DANIEL DÄUBER

KLINGENHOF (BEATRICE MICHEL)

SELECTION CINEMA

Der Dokumentarfilm über eine Wohnsiedlung in einem multikulturellen Zürcher Quartier beginnt mit kommentarlosen Bildern von dem Ort, den er die nächsten gut 80 Minuten zum Thema machen wird. Beatrice Michel umreisst als Erzählerin aus dem Off kurz die Situation, wie sie und ihr Lebensgefährte Hans Stürm zum Motiv vor der Haustür kamen, obwohl sie gewohnt waren, die Themen ihrer bisherigen Filme in der weiten Welt zu finden. Einzelne Mosaiksteinchen des Mikrokosmos rund um den grossen Innenhof (von mehreren Mietshäusern) werden ausgelegt. Dabei wechseln sich stille Beobachtungen von (meist namenlosen) Menschen und Interviewpassagen mit Bewohnern der Mietshäuser ab. Es entsteht ein buntes Gemisch. Die «umherstreunende Kamera, die mehr der Neugier denn einem Konzept folgt» (Michel), scheint wie zufällig Lebensgeschichten und kleine Alltagsanekdoten aufzusammeln.

Langsam zeichnet sich ab, dass der umtriebige Dani, genannt «Ratz», als eigentlicher Reiseführer fungiert. Er, der für Ordnung sorgt, hat nicht nur immer eine Lebensweisheit oder einen passenden Spruch in breitestem Zürichdeutsch auf den Lippen, sondern auch ein Händchen dafür, die Leute zusammenzuführen. Damit sorgt er für einen geregelten «Warenaustausch» im Quartier.

Wir begegnen unterschiedlichsten Leuten und erhaschen einen kurzen Blick auf ihre Existenz, ihre Geschichte: Filmschüler Nico, der im kleinen Kiosk hinter der Kasse steht, möchte seine peruanischen Wurzeln zum Thema seines Abschlussfilms machen; Heidi hat einst in der Uhrenindustrie in Grenchen gearbeitet und verreist von Zeit zu Zeit; Herr Minh aus Saigon betreibt einen Take-away; der Kurde Mahdi sucht als junger Mann eine Vaterfigur. Kameramann Hans Stürm bleibt im Folgenden dran, rückt dieselben Menschen immer wieder ins Blickfeld.

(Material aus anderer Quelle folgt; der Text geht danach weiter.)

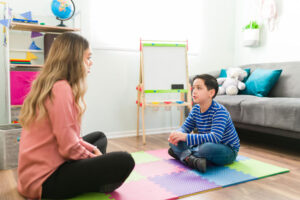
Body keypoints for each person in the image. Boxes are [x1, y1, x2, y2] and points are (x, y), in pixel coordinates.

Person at [18, 33, 135, 199]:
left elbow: (70, 138)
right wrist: (93, 157)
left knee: (98, 138)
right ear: (73, 60)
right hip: (44, 182)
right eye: (87, 57)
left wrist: (93, 151)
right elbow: (68, 148)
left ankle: (91, 173)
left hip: (30, 178)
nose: (91, 62)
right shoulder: (61, 88)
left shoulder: (51, 85)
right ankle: (96, 182)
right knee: (125, 160)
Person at [168, 74, 240, 173]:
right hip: (203, 144)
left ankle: (182, 154)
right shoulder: (196, 109)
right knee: (174, 139)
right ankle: (191, 159)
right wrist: (177, 134)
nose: (194, 91)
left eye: (199, 88)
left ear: (211, 93)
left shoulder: (219, 111)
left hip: (227, 150)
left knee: (205, 148)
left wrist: (184, 137)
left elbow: (215, 138)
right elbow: (185, 128)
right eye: (193, 88)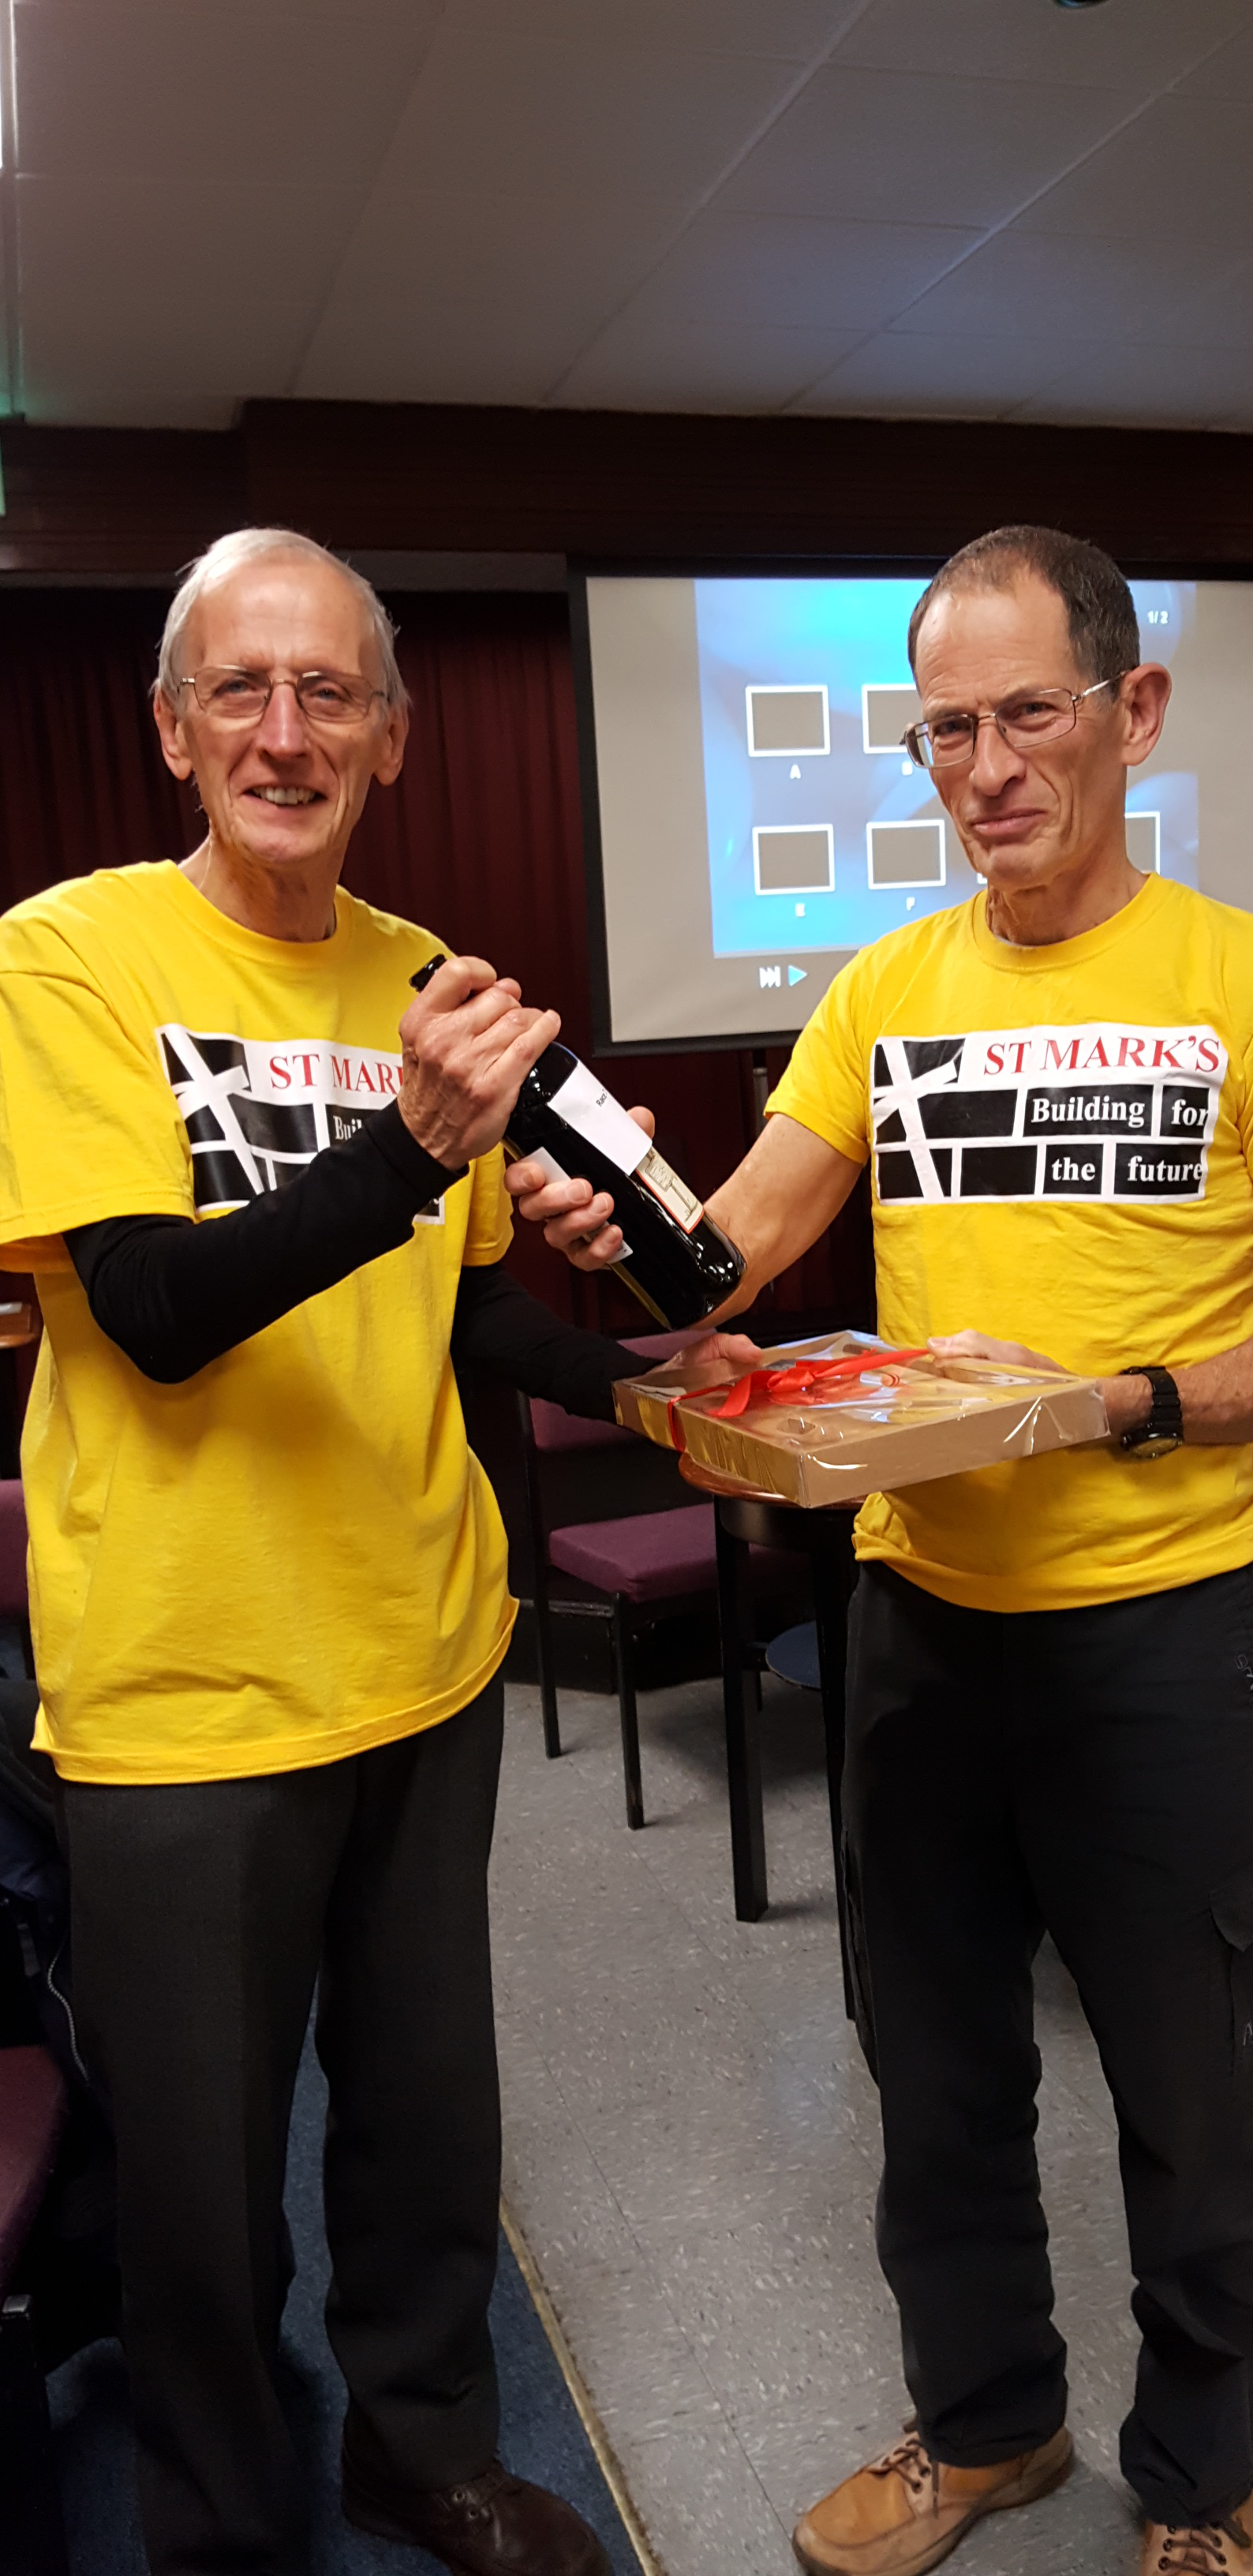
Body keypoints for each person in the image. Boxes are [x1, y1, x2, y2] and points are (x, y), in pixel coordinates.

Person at [509, 526, 1253, 2576]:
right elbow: (735, 1249)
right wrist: (622, 1226)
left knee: (1199, 2096)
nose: (986, 769)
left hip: (1171, 1639)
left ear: (1134, 712)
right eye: (945, 731)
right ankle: (989, 2429)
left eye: (1029, 716)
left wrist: (1125, 1403)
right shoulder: (885, 986)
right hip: (920, 1625)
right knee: (933, 2079)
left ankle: (1199, 2480)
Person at [0, 526, 752, 2576]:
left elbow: (466, 1307)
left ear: (392, 738)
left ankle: (423, 2446)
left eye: (330, 691)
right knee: (202, 2179)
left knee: (427, 2118)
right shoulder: (66, 958)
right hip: (182, 1690)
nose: (285, 730)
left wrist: (653, 1379)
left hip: (426, 1649)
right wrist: (409, 1144)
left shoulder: (432, 982)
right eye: (239, 690)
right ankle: (222, 2524)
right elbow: (155, 1309)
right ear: (171, 730)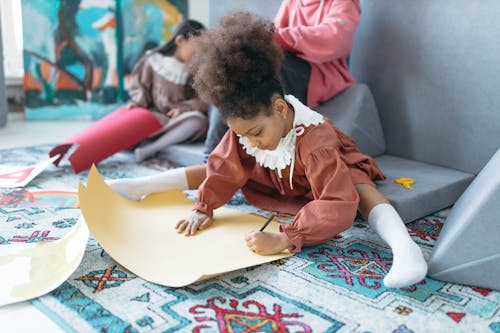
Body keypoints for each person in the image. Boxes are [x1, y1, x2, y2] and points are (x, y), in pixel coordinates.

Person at [107, 12, 427, 289]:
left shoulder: (315, 142)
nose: (252, 141)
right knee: (228, 165)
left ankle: (404, 248)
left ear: (280, 107)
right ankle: (141, 185)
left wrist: (289, 236)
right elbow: (222, 166)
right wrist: (203, 207)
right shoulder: (251, 133)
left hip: (324, 167)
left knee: (355, 186)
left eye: (256, 131)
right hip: (282, 175)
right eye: (243, 133)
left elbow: (337, 204)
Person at [203, 0, 361, 156]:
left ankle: (214, 156)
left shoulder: (344, 2)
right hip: (290, 64)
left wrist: (279, 37)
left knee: (269, 62)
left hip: (322, 73)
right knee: (233, 66)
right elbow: (275, 32)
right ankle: (213, 156)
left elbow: (331, 40)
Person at [127, 19, 209, 162]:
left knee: (199, 121)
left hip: (176, 122)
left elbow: (203, 98)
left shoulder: (194, 71)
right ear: (180, 40)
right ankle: (152, 142)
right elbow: (139, 86)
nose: (199, 53)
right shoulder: (152, 60)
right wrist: (138, 102)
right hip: (154, 117)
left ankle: (150, 149)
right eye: (197, 47)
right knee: (130, 120)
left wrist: (184, 108)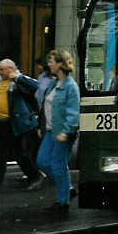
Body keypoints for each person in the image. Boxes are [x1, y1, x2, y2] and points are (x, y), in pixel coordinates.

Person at [36, 49, 80, 216]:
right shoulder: (54, 83)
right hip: (49, 130)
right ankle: (67, 188)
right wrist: (41, 126)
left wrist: (67, 132)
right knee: (42, 161)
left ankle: (63, 202)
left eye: (52, 61)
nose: (49, 64)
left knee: (58, 165)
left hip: (62, 133)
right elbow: (45, 107)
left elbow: (73, 112)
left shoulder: (71, 87)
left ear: (61, 64)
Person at [0, 59, 43, 190]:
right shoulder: (0, 82)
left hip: (14, 123)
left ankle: (35, 176)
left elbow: (36, 86)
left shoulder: (18, 80)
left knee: (20, 154)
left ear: (10, 69)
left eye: (2, 69)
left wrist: (17, 77)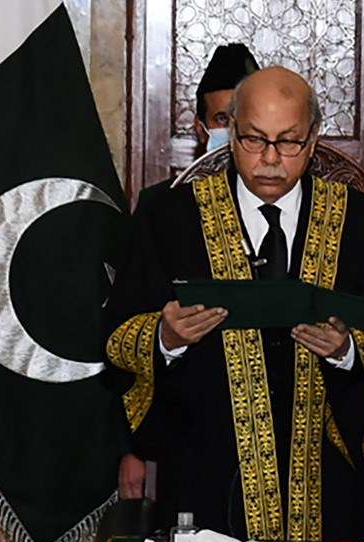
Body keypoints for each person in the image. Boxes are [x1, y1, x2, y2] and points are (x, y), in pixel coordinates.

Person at [105, 66, 364, 542]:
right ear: (230, 133)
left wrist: (347, 352)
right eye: (255, 139)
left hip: (331, 495)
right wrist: (165, 338)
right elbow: (117, 336)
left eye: (288, 141)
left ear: (313, 139)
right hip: (203, 490)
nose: (270, 159)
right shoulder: (169, 220)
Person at [118, 43, 260, 500]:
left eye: (245, 123)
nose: (234, 133)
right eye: (222, 120)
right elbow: (125, 323)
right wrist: (133, 448)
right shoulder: (164, 208)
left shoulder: (312, 206)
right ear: (202, 129)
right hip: (192, 437)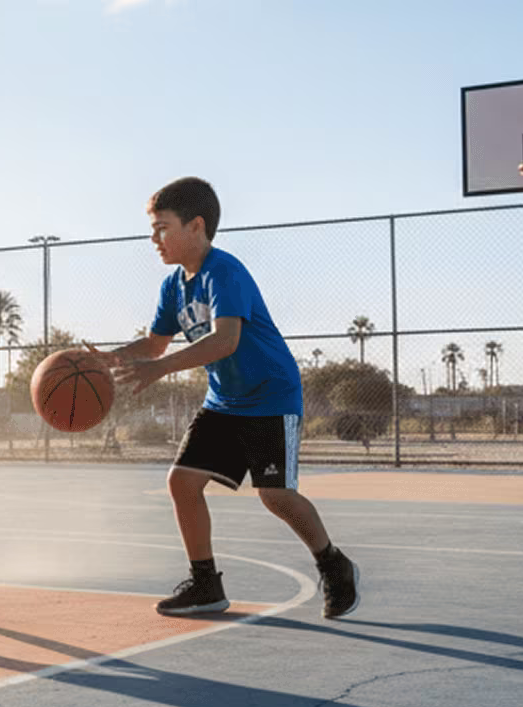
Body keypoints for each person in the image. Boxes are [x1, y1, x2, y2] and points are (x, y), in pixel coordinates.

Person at [85, 177, 359, 619]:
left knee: (275, 496)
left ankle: (333, 563)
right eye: (153, 230)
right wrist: (109, 359)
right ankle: (205, 584)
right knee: (182, 482)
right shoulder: (173, 286)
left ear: (196, 226)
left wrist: (160, 369)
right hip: (224, 401)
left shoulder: (224, 271)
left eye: (162, 228)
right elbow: (154, 344)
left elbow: (225, 340)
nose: (154, 239)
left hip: (270, 396)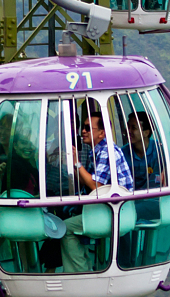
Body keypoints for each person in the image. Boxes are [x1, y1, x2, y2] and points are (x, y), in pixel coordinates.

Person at [59, 102, 133, 272]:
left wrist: (77, 164)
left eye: (87, 128)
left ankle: (80, 273)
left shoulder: (107, 152)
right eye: (82, 127)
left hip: (113, 213)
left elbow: (95, 186)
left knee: (66, 229)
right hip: (108, 209)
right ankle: (84, 268)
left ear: (101, 133)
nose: (82, 131)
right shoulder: (98, 152)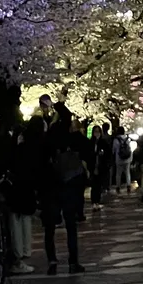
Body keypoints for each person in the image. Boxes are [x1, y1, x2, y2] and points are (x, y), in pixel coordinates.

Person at [38, 115, 87, 275]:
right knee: (71, 227)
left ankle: (52, 260)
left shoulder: (45, 148)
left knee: (49, 229)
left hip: (50, 192)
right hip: (68, 191)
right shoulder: (71, 149)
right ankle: (73, 261)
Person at [5, 127, 37, 273]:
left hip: (15, 192)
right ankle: (25, 251)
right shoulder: (31, 152)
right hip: (26, 192)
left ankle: (19, 253)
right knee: (25, 221)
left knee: (15, 223)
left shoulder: (12, 151)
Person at [111, 125, 132, 192]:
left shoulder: (116, 140)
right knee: (127, 172)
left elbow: (113, 150)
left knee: (118, 173)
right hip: (127, 159)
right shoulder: (127, 139)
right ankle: (128, 185)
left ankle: (118, 186)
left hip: (119, 159)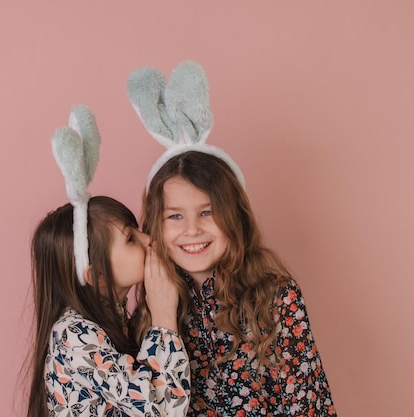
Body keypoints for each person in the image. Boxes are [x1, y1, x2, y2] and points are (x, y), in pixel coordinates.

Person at [127, 61, 337, 416]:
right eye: (175, 216)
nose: (192, 229)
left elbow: (308, 405)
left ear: (234, 216)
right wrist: (163, 318)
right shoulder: (150, 316)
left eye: (207, 212)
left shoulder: (276, 299)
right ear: (155, 227)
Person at [25, 105, 190, 417]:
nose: (148, 240)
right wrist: (165, 317)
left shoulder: (107, 322)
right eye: (130, 238)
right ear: (98, 275)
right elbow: (164, 412)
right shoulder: (75, 336)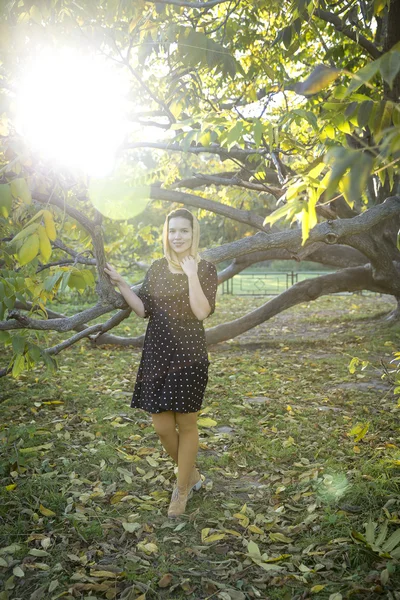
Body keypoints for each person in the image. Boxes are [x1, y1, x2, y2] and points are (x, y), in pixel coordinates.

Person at [104, 208, 218, 518]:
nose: (178, 236)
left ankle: (181, 491)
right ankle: (191, 475)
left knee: (187, 423)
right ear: (166, 234)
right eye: (173, 231)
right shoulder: (156, 268)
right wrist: (122, 283)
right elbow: (144, 310)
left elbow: (201, 312)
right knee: (162, 426)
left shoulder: (205, 269)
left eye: (184, 230)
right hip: (158, 353)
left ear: (194, 234)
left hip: (189, 355)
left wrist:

Nico, Heidi, Herr Minh, Mahdi – sie alle erzählen ihre Geschichte weiter, die Filmemacherin hört gespannt zu, stellt wenige Rückfragen.

Klingenhof schafft das Kunststück, die Schlagworte Heimat und Fremde mit Inhalten zu füllen, persönlichen Geschichten, die teilweise das Klischee in unseren Köpfen erfüllen, dem dann aber auch entgegenlaufen oder sogar etwas Neues etablieren. So kommt Nico nach seiner Südamerika-Reise zum Schluss, dass es zwar wichtig war, seine leibliche Mutter kennen zu lernen. Nun ist seine Heimat aber in der Schweiz, im Mittelpunkt steht seine eigene Familie.

Mutig ist der Einbezug des plötzlichen Todes von Beatrice Michels beruflichem und privatem Weggefährten Hans Stürm, das Bewusstwerden der Vergänglichkeit jeden Lebens. Gegen den Schmerz des Verlustes hilft schliesslich das Geschichtenerzählen, wie ein afrikanisches Sprichwort sagt. Und das beherrscht Beatrice Michel im Film Klingenhof in einer zurückhaltenden, diskret gestaltenden Art.

Daniel Däuber
*1966, hat in Zürich Filmwissenschaft studiert, unter anderem für die Schweizer Filmzeitschreiften Zoom und Film geschrieben und arbeitet zurzeit als Filmredaktor beim Schweizer Fernsehen.